Give each other a sensual massage
I know what you’re thinking. Umm… we already had sex and we’ve got kids to look after. To which I respond, that’s great, and refer you back to suggestion #1 and how to deal with the kid “situation.” And there’s this thing called a lock. For your door. So you have privacy. If you don’t have one, get one!
I’m sure you’re also thinking that neither of you knows how to give a “proper” sensual massage, so I’ll stop you right there. Because it’s not about technique. It’s about being present and giving and receiving pleasure.
Doing whatever feels pleasurable and not feeling like you need to be doing it a certain way.
The same can be said about sex.
People always want to know “techniques.” Techniques are good and fine, but they can’t make up for not wanting to have sex in the first place.
When you’re already having sex regularly, then they can be helpful, but I would still argue, not necessary. This quote sums it up nicely…
“If the psyche is unwilling, no amount of technique can persuade it; and if the psyche is willing, no lack of technique can dissuade it.” ~ Ann Aldrich
Whether it’s sex or a massage, do what feels good.
If you’ve read any of my previous blogs, you will see that I am a big fan of self-pleasuring. And for good reason. If you want to know those reasons, check out the blog below.
Anyways, back to my suggestion…
It can be hard to find time during the week to devote to your self-pleasuring ritual, but on the weekend, there’s no excuse.

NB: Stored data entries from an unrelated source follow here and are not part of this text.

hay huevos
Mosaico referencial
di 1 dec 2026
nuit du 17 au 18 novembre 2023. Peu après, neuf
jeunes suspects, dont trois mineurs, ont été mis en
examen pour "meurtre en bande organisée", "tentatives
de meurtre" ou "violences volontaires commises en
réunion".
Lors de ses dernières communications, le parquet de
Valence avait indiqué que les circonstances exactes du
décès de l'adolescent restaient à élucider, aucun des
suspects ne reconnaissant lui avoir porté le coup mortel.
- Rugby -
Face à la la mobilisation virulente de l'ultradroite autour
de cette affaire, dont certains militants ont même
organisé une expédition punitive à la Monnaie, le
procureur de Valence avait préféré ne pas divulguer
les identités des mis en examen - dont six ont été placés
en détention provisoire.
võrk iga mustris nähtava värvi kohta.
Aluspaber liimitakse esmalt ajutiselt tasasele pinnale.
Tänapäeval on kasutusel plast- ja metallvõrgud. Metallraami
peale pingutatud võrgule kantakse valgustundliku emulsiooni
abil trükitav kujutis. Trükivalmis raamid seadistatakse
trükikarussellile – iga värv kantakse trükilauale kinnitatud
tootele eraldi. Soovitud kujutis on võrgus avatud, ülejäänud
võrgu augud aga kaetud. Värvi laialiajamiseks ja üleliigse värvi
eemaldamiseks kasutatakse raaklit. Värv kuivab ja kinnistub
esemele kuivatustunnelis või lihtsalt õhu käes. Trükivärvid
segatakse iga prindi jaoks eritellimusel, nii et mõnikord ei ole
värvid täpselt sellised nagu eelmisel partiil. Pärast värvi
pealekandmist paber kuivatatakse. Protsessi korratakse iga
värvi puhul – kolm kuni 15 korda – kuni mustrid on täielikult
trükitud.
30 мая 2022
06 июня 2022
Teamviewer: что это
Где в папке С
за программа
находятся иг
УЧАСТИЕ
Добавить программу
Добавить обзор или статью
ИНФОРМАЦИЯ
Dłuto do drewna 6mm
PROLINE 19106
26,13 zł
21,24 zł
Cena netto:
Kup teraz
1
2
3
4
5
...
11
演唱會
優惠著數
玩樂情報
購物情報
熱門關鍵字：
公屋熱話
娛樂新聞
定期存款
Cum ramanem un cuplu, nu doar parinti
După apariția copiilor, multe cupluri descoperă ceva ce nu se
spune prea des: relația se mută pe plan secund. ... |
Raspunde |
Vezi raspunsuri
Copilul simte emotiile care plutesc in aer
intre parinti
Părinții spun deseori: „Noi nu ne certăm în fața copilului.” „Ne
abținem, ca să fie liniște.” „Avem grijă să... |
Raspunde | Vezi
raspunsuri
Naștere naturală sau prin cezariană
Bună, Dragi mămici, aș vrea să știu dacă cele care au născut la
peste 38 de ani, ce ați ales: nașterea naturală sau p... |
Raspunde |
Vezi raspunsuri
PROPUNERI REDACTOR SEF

Self-pleasuring is meant to be indulgent. A chance to sink into your body and feel really good. And the weekend is the perfect time to do this.
Whether you self-pleasure on your own or in front of your husband, either is beneficial to your sex life. The more you know your body, the better sex will be and masturbating in front of your man allows you to be the exhibitionist and for him to be the voyeur. That’s sexy on both counts!
The quality of our lives should be measured by the quality of our relationships.
The relationship with our spouse being at the top of the list.
It’s not about how much money you make, what type of car you drive, or how much shit you get done in a day. In the grand scheme of things, none of those matters.
You can be busy and stressed out all week if you like, but if you can’t make time on the weekend to relax, rewind and rejuvenate and spend some time with the man you married, then you need to re-examine your priorities.
When we’re too tired or too busy for sex (or some quality time with our partner) then we are essentially saying that everything else is more important than they are. Think about that.